### WHAT IS EXPECTED
Report every line of the records that includes the word "ARANDAS".

(DATA SUPPLIED)

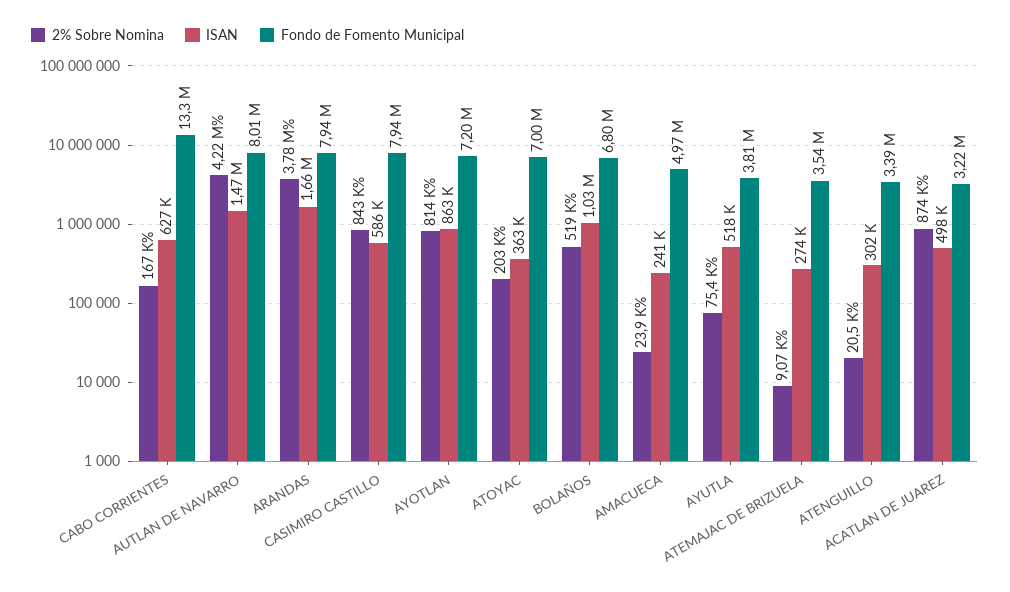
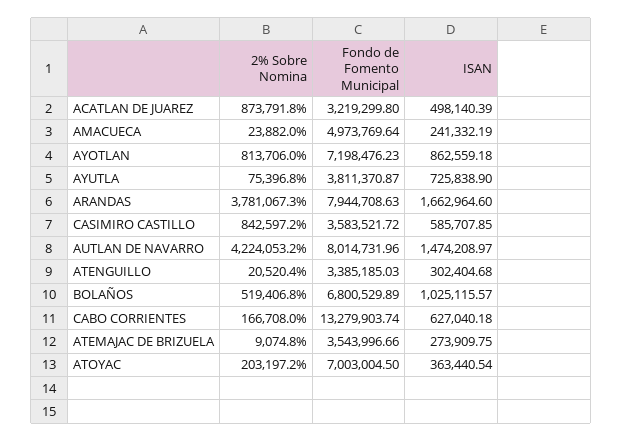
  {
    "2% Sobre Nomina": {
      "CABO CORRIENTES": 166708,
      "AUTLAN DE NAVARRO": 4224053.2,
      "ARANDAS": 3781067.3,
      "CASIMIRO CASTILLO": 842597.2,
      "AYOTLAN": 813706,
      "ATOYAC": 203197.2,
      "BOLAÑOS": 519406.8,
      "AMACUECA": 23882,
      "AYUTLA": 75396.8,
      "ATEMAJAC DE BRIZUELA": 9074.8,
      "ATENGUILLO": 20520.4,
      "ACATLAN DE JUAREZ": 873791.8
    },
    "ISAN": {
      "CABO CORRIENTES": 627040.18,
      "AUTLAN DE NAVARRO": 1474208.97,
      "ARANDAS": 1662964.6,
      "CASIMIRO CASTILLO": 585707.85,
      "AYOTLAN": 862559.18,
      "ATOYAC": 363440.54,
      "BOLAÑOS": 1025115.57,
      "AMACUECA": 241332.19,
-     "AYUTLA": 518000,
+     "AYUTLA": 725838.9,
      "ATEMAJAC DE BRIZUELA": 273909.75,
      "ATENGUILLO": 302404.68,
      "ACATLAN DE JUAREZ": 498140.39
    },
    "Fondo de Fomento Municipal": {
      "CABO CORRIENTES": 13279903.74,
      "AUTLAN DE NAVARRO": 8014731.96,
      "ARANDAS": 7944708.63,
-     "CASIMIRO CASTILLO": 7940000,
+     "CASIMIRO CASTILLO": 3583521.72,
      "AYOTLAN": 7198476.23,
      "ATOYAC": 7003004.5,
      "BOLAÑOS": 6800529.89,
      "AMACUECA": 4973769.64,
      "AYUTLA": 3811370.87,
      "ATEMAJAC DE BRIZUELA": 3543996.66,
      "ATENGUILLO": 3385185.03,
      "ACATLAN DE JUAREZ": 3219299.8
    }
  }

(End DATA SUPPLIED)
(DATA SUPPLIED)

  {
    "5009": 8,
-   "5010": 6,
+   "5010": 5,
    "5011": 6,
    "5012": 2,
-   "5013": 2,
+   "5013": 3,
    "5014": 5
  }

(End DATA SUPPLIED)

### FINAL ANSWER
      "ARANDAS": 3781067.3,
      "ARANDAS": 1662964.6,
      "ARANDAS": 7944708.63,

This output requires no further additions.